The data below must be returned in full and exactly.

┄┄┄┄┄┄┄┄┄┄┄┄┄┄┄┄┄┄┄┄

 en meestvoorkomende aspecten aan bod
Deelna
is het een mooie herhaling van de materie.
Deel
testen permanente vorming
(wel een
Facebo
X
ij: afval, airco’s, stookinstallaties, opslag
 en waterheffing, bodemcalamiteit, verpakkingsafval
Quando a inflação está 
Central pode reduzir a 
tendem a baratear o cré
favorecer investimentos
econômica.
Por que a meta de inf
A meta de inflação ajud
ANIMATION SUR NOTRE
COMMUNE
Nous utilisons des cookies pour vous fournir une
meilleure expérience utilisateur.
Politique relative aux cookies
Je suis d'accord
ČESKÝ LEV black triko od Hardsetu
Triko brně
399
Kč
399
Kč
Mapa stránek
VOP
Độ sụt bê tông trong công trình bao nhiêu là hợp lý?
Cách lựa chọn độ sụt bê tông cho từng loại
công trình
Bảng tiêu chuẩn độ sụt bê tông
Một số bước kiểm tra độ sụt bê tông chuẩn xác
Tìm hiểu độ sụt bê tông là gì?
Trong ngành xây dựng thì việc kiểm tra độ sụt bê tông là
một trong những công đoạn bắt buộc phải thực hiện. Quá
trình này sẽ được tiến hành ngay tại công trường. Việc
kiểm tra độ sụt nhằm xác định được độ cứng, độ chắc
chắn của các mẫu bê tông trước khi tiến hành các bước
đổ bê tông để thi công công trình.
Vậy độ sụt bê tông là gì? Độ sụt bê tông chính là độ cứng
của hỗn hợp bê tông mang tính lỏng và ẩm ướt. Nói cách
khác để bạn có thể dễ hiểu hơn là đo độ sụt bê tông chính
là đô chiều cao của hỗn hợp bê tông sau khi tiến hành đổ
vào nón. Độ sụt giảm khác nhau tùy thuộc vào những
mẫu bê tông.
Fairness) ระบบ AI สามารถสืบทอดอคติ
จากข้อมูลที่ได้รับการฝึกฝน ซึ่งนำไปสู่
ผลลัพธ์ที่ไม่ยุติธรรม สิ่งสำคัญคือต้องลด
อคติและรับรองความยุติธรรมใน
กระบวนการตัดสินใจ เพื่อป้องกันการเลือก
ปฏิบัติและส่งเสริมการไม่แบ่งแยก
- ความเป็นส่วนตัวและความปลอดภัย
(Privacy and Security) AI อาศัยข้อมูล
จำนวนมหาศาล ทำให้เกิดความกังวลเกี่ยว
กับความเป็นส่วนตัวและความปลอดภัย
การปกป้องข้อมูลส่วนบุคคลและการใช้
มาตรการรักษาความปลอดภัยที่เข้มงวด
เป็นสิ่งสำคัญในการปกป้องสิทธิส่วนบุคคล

┄┄┄┄┄┄┄┄┄┄┄┄┄┄┄┄┄┄┄┄

-- Your response --
 en meestvoorkomende aspecten aan bod
Deelna
is het een mooie herhaling van de materie.
Deel
testen permanente vorming
(wel een
Facebo
X
ij: afval, airco’s, stookinstallaties, opslag
 en waterheffing, bodemcalamiteit, verpakkingsafval
Quando a inflação está 
Central pode reduzir a 
tendem a baratear o cré
favorecer investimentos
econômica.
Por que a meta de inf
A meta de inflação ajud
ANIMATION SUR NOTRE
COMMUNE
Nous utilisons des cookies pour vous fournir une
meilleure expérience utilisateur.
Politique relative aux cookies
Je suis d'accord
ČESKÝ LEV black triko od Hardsetu
Triko brně
399
Kč
399
Kč
Mapa stránek
VOP
Độ sụt bê tông trong công trình bao nhiêu là hợp lý?
Cách lựa chọn độ sụt bê tông cho từng loại
công trình
Bảng tiêu chuẩn độ sụt bê tông
Một số bước kiểm tra độ sụt bê tông chuẩn xác
Tìm hiểu độ sụt bê tông là gì?
Trong ngành xây dựng thì việc kiểm tra độ sụt bê tông là
một trong những công đoạn bắt buộc phải thực hiện. Quá
trình này sẽ được tiến hành ngay tại công trường. Việc
kiểm tra độ sụt nhằm xác định được độ cứng, độ chắc
chắn của các mẫu bê tông trước khi tiến hành các bước
đổ bê tông để thi công công trình.
Vậy độ sụt bê tông là gì? Độ sụt bê tông chính là độ cứng
của hỗn hợp bê tông mang tính lỏng và ẩm ướt. Nói cách
khác để bạn có thể dễ hiểu hơn là đo độ sụt bê tông chính
là đô chiều cao của hỗn hợp bê tông sau khi tiến hành đổ
vào nón. Độ sụt giảm khác nhau tùy thuộc vào những
mẫu bê tông.
Fairness) ระบบ AI สามารถสืบทอดอคติ
จากข้อมูลที่ได้รับการฝึกฝน ซึ่งนำไปสู่
ผลลัพธ์ที่ไม่ยุติธรรม สิ่งสำคัญคือต้องลด
อคติและรับรองความยุติธรรมใน
กระบวนการตัดสินใจ เพื่อป้องกันการเลือก
ปฏิบัติและส่งเสริมการไม่แบ่งแยก
- ความเป็นส่วนตัวและความปลอดภัย
(Privacy and Security) AI อาศัยข้อมูล
จำนวนมหาศาล ทำให้เกิดความกังวลเกี่ยว
กับความเป็นส่วนตัวและความปลอดภัย
การปกป้องข้อมูลส่วนบุคคลและการใช้
มาตรการรักษาความปลอดภัยที่เข้มงวด
เป็นสิ่งสำคัญในการปกป้องสิทธิส่วนบุคคล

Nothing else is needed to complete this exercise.